■ **Brief**
Copy each entry below unchanged; the images do not go in the copy.

■ **Hardware design source files**
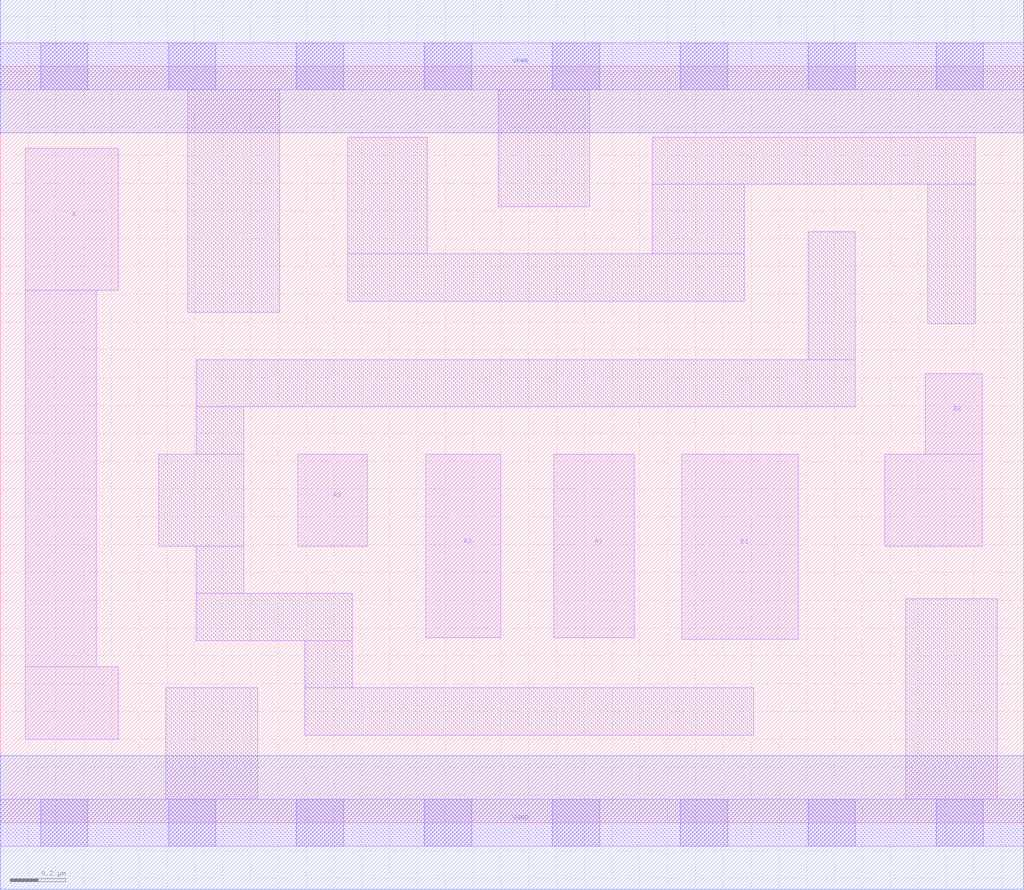
<source format=lef>
# Copyright 2020 The SkyWater PDK Authors
#
# Licensed under the Apache License, Version 2.0 (the "License");
# you may not use this file except in compliance with the License.
# You may obtain a copy of the License at
#
#     https://www.apache.org/licenses/LICENSE-2.0
#
# Unless required by applicable law or agreed to in writing, software
# distributed under the License is distributed on an "AS IS" BASIS,
# WITHOUT WARRANTIES OR CONDITIONS OF ANY KIND, either express or implied.
# See the License for the specific language governing permissions and
# limitations under the License.
#
# SPDX-License-Identifier: Apache-2.0

VERSION 5.7 ;
  NAMESCASESENSITIVE ON ;
  NOWIREEXTENSIONATPIN ON ;
  DIVIDERCHAR "/" ;
  BUSBITCHARS "[]" ;
UNITS
  DATABASE MICRONS 200 ;
END UNITS
MACRO sky130_fd_sc_hd__a32o_1
  CLASS CORE ;
  FOREIGN sky130_fd_sc_hd__a32o_1 ;
  ORIGIN  0.000000  0.000000 ;
  SIZE  3.680000 BY  2.720000 ;
  SYMMETRY X Y R90 ;
  SITE unithd ;
  PIN A1
    ANTENNAGATEAREA  0.247500 ;
    DIRECTION INPUT ;
    USE SIGNAL ;
    PORT
      LAYER li1 ;
        RECT 1.990000 0.665000 2.280000 1.325000 ;
    END
  END A1
  PIN A2
    ANTENNAGATEAREA  0.247500 ;
    DIRECTION INPUT ;
    USE SIGNAL ;
    PORT
      LAYER li1 ;
        RECT 1.530000 0.665000 1.800000 1.325000 ;
    END
  END A2
  PIN A3
    ANTENNAGATEAREA  0.247500 ;
    DIRECTION INPUT ;
    USE SIGNAL ;
    PORT
      LAYER li1 ;
        RECT 1.070000 0.995000 1.320000 1.325000 ;
    END
  END A3
  PIN B1
    ANTENNAGATEAREA  0.247500 ;
    DIRECTION INPUT ;
    USE SIGNAL ;
    PORT
      LAYER li1 ;
        RECT 2.450000 0.660000 2.870000 1.325000 ;
    END
  END B1
  PIN B2
    ANTENNAGATEAREA  0.247500 ;
    DIRECTION INPUT ;
    USE SIGNAL ;
    PORT
      LAYER li1 ;
        RECT 3.180000 0.995000 3.530000 1.325000 ;
        RECT 3.325000 1.325000 3.530000 1.615000 ;
    END
  END B2
  PIN X
    ANTENNADIFFAREA  0.544500 ;
    DIRECTION OUTPUT ;
    USE SIGNAL ;
    PORT
      LAYER li1 ;
        RECT 0.090000 0.300000 0.425000 0.560000 ;
        RECT 0.090000 0.560000 0.345000 1.915000 ;
        RECT 0.090000 1.915000 0.425000 2.425000 ;
    END
  END X
  PIN VGND
    DIRECTION INOUT ;
    SHAPE ABUTMENT ;
    USE GROUND ;
    PORT
      LAYER met1 ;
        RECT 0.000000 -0.240000 3.680000 0.240000 ;
    END
  END VGND
  PIN VPWR
    DIRECTION INOUT ;
    SHAPE ABUTMENT ;
    USE POWER ;
    PORT
      LAYER met1 ;
        RECT 0.000000 2.480000 3.680000 2.960000 ;
    END
  END VPWR
  OBS
    LAYER li1 ;
      RECT 0.000000 -0.085000 3.680000 0.085000 ;
      RECT 0.000000  2.635000 3.680000 2.805000 ;
      RECT 0.570000  0.995000 0.875000 1.325000 ;
      RECT 0.595000  0.085000 0.925000 0.485000 ;
      RECT 0.675000  1.835000 1.005000 2.635000 ;
      RECT 0.705000  0.655000 1.265000 0.825000 ;
      RECT 0.705000  0.825000 0.875000 0.995000 ;
      RECT 0.705000  1.325000 0.875000 1.495000 ;
      RECT 0.705000  1.495000 3.075000 1.665000 ;
      RECT 1.095000  0.315000 2.710000 0.485000 ;
      RECT 1.095000  0.485000 1.265000 0.655000 ;
      RECT 1.250000  1.875000 2.675000 2.045000 ;
      RECT 1.250000  2.045000 1.535000 2.465000 ;
      RECT 1.790000  2.215000 2.120000 2.635000 ;
      RECT 2.345000  2.045000 2.675000 2.295000 ;
      RECT 2.345000  2.295000 3.505000 2.465000 ;
      RECT 2.905000  1.665000 3.075000 2.125000 ;
      RECT 3.255000  0.085000 3.585000 0.805000 ;
      RECT 3.335000  1.795000 3.505000 2.295000 ;
    LAYER mcon ;
      RECT 0.145000 -0.085000 0.315000 0.085000 ;
      RECT 0.145000  2.635000 0.315000 2.805000 ;
      RECT 0.605000 -0.085000 0.775000 0.085000 ;
      RECT 0.605000  2.635000 0.775000 2.805000 ;
      RECT 1.065000 -0.085000 1.235000 0.085000 ;
      RECT 1.065000  2.635000 1.235000 2.805000 ;
      RECT 1.525000 -0.085000 1.695000 0.085000 ;
      RECT 1.525000  2.635000 1.695000 2.805000 ;
      RECT 1.985000 -0.085000 2.155000 0.085000 ;
      RECT 1.985000  2.635000 2.155000 2.805000 ;
      RECT 2.445000 -0.085000 2.615000 0.085000 ;
      RECT 2.445000  2.635000 2.615000 2.805000 ;
      RECT 2.905000 -0.085000 3.075000 0.085000 ;
      RECT 2.905000  2.635000 3.075000 2.805000 ;
      RECT 3.365000 -0.085000 3.535000 0.085000 ;
      RECT 3.365000  2.635000 3.535000 2.805000 ;
  END
END sky130_fd_sc_hd__a32o_1
END LIBRARY

</source>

■ **Problem solution**
<source format=lef>
# Copyright 2020 The SkyWater PDK Authors
#
# Licensed under the Apache License, Version 2.0 (the "License");
# you may not use this file except in compliance with the License.
# You may obtain a copy of the License at
#
#     https://www.apache.org/licenses/LICENSE-2.0
#
# Unless required by applicable law or agreed to in writing, software
# distributed under the License is distributed on an "AS IS" BASIS,
# WITHOUT WARRANTIES OR CONDITIONS OF ANY KIND, either express or implied.
# See the License for the specific language governing permissions and
# limitations under the License.
#
# SPDX-License-Identifier: Apache-2.0

VERSION 5.7 ;
  NAMESCASESENSITIVE ON ;
  NOWIREEXTENSIONATPIN ON ;
  DIVIDERCHAR "/" ;
  BUSBITCHARS "[]" ;
UNITS
  DATABASE MICRONS 200 ;
END UNITS
MACRO sky130_fd_sc_hd__a32o_1
  CLASS CORE ;
  FOREIGN sky130_fd_sc_hd__a32o_1 ;
  ORIGIN  0.000000  0.000000 ;
  SIZE  3.680000 BY  2.720000 ;
  SYMMETRY X Y R90 ;
  SITE unithd ;
  PIN A1
    ANTENNAGATEAREA  0.247500 ;
    DIRECTION INPUT ;
    USE SIGNAL ;
    PORT
      LAYER li1 ;
        RECT 1.990000 0.665000 2.280000 1.325000 ;
    END
  END A1
  PIN A2
    ANTENNAGATEAREA  0.247500 ;
    DIRECTION INPUT ;
    USE SIGNAL ;
    PORT
      LAYER li1 ;
        RECT 1.530000 0.665000 1.800000 1.325000 ;
    END
  END A2
  PIN A3
    ANTENNAGATEAREA  0.247500 ;
    DIRECTION INPUT ;
    USE SIGNAL ;
    PORT
      LAYER li1 ;
        RECT 1.070000 0.995000 1.320000 1.325000 ;
    END
  END A3
  PIN B1
    ANTENNAGATEAREA  0.247500 ;
    DIRECTION INPUT ;
    USE SIGNAL ;
    PORT
      LAYER li1 ;
        RECT 2.450000 0.660000 2.870000 1.325000 ;
    END
  END B1
  PIN B2
    ANTENNAGATEAREA  0.247500 ;
    DIRECTION INPUT ;
    USE SIGNAL ;
    PORT
      LAYER li1 ;
        RECT 3.180000 0.995000 3.530000 1.325000 ;
        RECT 3.325000 1.325000 3.530000 1.615000 ;
    END
  END B2
  PIN X
    ANTENNADIFFAREA  0.544500 ;
    DIRECTION OUTPUT ;
    USE SIGNAL ;
    PORT
      LAYER li1 ;
        RECT 0.090000 0.300000 0.425000 0.560000 ;
        RECT 0.090000 0.560000 0.345000 1.915000 ;
        RECT 0.090000 1.915000 0.425000 2.425000 ;
    END
  END X
  PIN VGND
    DIRECTION INOUT ;
    SHAPE ABUTMENT ;
    USE GROUND ;
    PORT
      LAYER met1 ;
        RECT 0.000000 -0.240000 3.680000 0.240000 ;
    END
  END VGND
  PIN VPWR
    DIRECTION INOUT ;
    SHAPE ABUTMENT ;
    USE POWER ;
    PORT
      LAYER met1 ;
        RECT 0.000000 2.480000 3.680000 2.960000 ;
    END
  END VPWR
  OBS
    LAYER li1 ;
      RECT 0.000000 -0.085000 3.680000 0.085000 ;
      RECT 0.000000  2.635000 3.680000 2.805000 ;
      RECT 0.570000  0.995000 0.875000 1.325000 ;
      RECT 0.595000  0.085000 0.925000 0.485000 ;
      RECT 0.675000  1.835000 1.005000 2.635000 ;
      RECT 0.705000  0.655000 1.265000 0.825000 ;
      RECT 0.705000  0.825000 0.875000 0.995000 ;
      RECT 0.705000  1.325000 0.875000 1.495000 ;
      RECT 0.705000  1.495000 3.075000 1.665000 ;
      RECT 1.095000  0.315000 2.710000 0.485000 ;
      RECT 1.095000  0.485000 1.265000 0.655000 ;
      RECT 1.250000  1.875000 2.675000 2.045000 ;
      RECT 1.250000  2.045000 1.535000 2.465000 ;
      RECT 1.790000  2.215000 2.120000 2.635000 ;
      RECT 2.345000  2.045000 2.675000 2.295000 ;
      RECT 2.345000  2.295000 3.505000 2.465000 ;
      RECT 2.905000  1.665000 3.075000 2.125000 ;
      RECT 3.255000  0.085000 3.585000 0.805000 ;
      RECT 3.335000  1.795000 3.505000 2.295000 ;
    LAYER mcon ;
      RECT 0.145000 -0.085000 0.315000 0.085000 ;
      RECT 0.145000  2.635000 0.315000 2.805000 ;
      RECT 0.605000 -0.085000 0.775000 0.085000 ;
      RECT 0.605000  2.635000 0.775000 2.805000 ;
      RECT 1.065000 -0.085000 1.235000 0.085000 ;
      RECT 1.065000  2.635000 1.235000 2.805000 ;
      RECT 1.525000 -0.085000 1.695000 0.085000 ;
      RECT 1.525000  2.635000 1.695000 2.805000 ;
      RECT 1.985000 -0.085000 2.155000 0.085000 ;
      RECT 1.985000  2.635000 2.155000 2.805000 ;
      RECT 2.445000 -0.085000 2.615000 0.085000 ;
      RECT 2.445000  2.635000 2.615000 2.805000 ;
      RECT 2.905000 -0.085000 3.075000 0.085000 ;
      RECT 2.905000  2.635000 3.075000 2.805000 ;
      RECT 3.365000 -0.085000 3.535000 0.085000 ;
      RECT 3.365000  2.635000 3.535000 2.805000 ;
  END
END sky130_fd_sc_hd__a32o_1
END LIBRARY

</source>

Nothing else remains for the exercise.